And finally, manual swap. :squintdan

I used:
R33 GTS-t gearbox
R33 clutch and brake pedal
R33 master and slave cylinders
R33 flywheel
R33 Front half of prop-shaft
R33 Gearbox mount
R33 stage 2 competition clutch
braided clutch flexi hose to slave
Motul RDF 600 DOT 4 brake/clutch fluid
RED LINE 90 MT90 75w-90 GL4 Gearbox fluid
R34 manual surround
(Note: All R33 parts fit without any modification)

All is in and working except the car won't rev past 5.5k RPM. Which i think is the neutral switch wiring. Need to investigate further.

Next up nistune ECU and a remap


----------



## SarGara (Mar 28, 2018)

Which Z-tune GTT kit was it ben_harmer? 

As a fellow GTT owner I've seen a few sellers with them; EPRacing, Showoffimports.nl, KnightRacer etc.


----------



## ben_harmer32 (Feb 16, 2012)

SarGara said:


> Which Z-tune GTT kit was it ben_harmer?
> 
> As a fellow GTT owner I've seen a few sellers with them; EPRacing, Showoffimports.nl, KnightRacer etc.


It was one from eBay. Came from Poland. Bought it as it stated each one was hand made and a perfect fit..what a fool i was :chuckle:


----------



## CHRISSID6 (Apr 2, 2015)

ben_harmer32 said:


> 3" high flow stainless steel venom CAT. (2 days to be shipped from Australia to my door!!)
> Repainted my wheels as the bronze was flaking and falling off.

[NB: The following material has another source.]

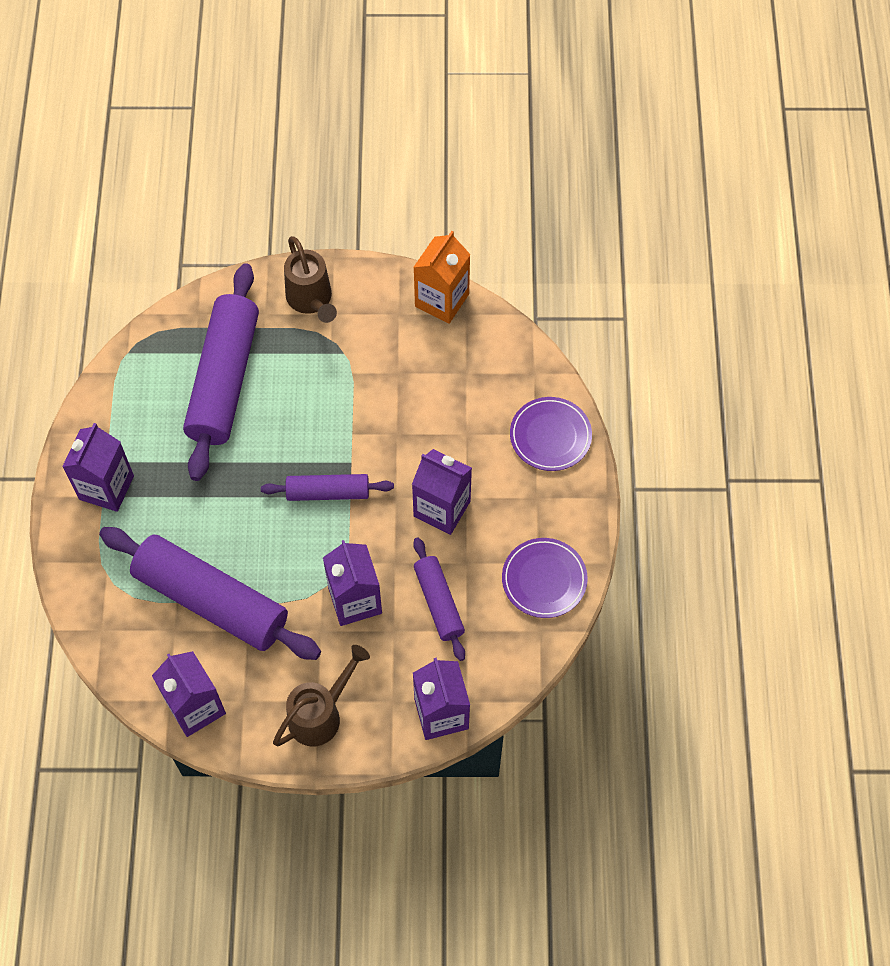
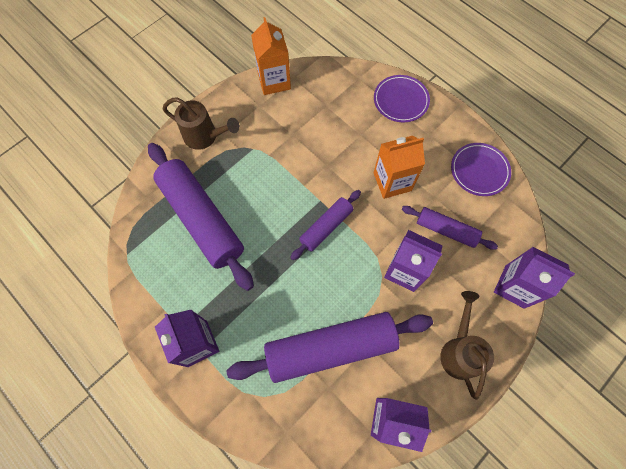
camera: 45 degrees left, 5 degrees up
(442, 508) = (392, 181): purple carton -> orange carton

Have you had this cat on for emission test for mot yet? And what is it like for power compared to a decat?


----------



## SarGara (Mar 28, 2018)

ben_harmer32 said:


> It was one from eBay. Came from Poland. Bought it as it stated each one was hand made and a perfect fit..what a fool i was :chuckle:


Dont suppose you've got the eBay link still? I fancy a chuckle.


----------



## ben_harmer32 (Feb 16, 2012)

CHRISSID6 said:


> Have you had this cat on for emission test for mot yet? And what is it like for power compared to a decat?


I haven't yet, and the car is going for a map soon so should be able to see how restrictive it is. It's louder with it on and i still get the odd flame under load.


----------



## ben_harmer32 (Feb 16, 2012)

SarGara said:


> Dont suppose you've got the eBay link still? I fancy a chuckle.


They're not on ebay anymore. Seem to have disappeared altogether.


----------



## SarGara (Mar 28, 2018)

ben_harmer32 said:


> They're not on ebay anymore. Seem to have disappeared altogether.


Took your money and ran, literally!


----------



## ben_harmer32 (Feb 16, 2012)

Repainted the wheels again as the silver was to...silver lol

Cut the lip off the front arches and fitted 30mm spacers.

Rears to do next


----------



## SarGara (Mar 28, 2018)

Whats the sizes on those wheels and tyres out of interest? What are you running now you have wider wings?


----------



## ben_harmer32 (Feb 16, 2012)

SarGara said:


> Whats the sizes on those wheels and tyres out of interest? What are you running now you have wider wings?


18” 5Zigen alloys – 8.5J front with Michelin pilot sport 235/40/18 tyres. 9.5J rear with 265/40/18 Michelin pilot sport


----------



## V-SpecII (Jan 14, 2008)

ben_harmer32 said:


> Repainted the wheels again as the silver was to...silver lol
> 
> Cut the lip off the front arches and fitted 30mm spacers.
> 
> Rears to do next


Ben...

You know you did the right thing when you get a 'LiKE' from the man himself from A.Kadir. :smokin:


----------



## K66 SKY (Jan 25, 2005)

ben_harmer32 said:


> *Repainted the wheels again as the silver was to...silver lol
> 
> Cut the lip off the front arches and fitted 30mm spacers.
> 
> Rears to do next *


https://www.ebay.co.uk/itm/R34-GTR-...060976?hash=item1efa949770:g:xa4AAOSwMuZc3Cu1

Selling it already??


----------



## ben_harmer32 (Feb 16, 2012)

K66 SKY said:


> https://www.ebay.co.uk/itm/R34-GTR-...060976?hash=item1efa949770:g:xa4AAOSwMuZc3Cu1
> 
> Selling it already??


Over a year is a long time for me to keep a car! lol

But i have my eye on something else so it's time to let it go


----------



## SarGara (Mar 28, 2018)

Shame you are selling so quick, it was nice having a couple of other GTT owners around. Good luck with the sale, I'll be interested to see what you get for it and what the market is doing at the moment. What are you expecting if you dont mind me asking?


----------



## ben_harmer32 (Feb 16, 2012)

Anything from 15k upwards i'd be happy.


----------



## Maddox (Oct 22, 2015)

ben_harmer32 said:


> Nismo front splitter painted and fitted. Finishes the front end off nicely


Looks great, what size alloys did you have on it with the z-tune wing?


----------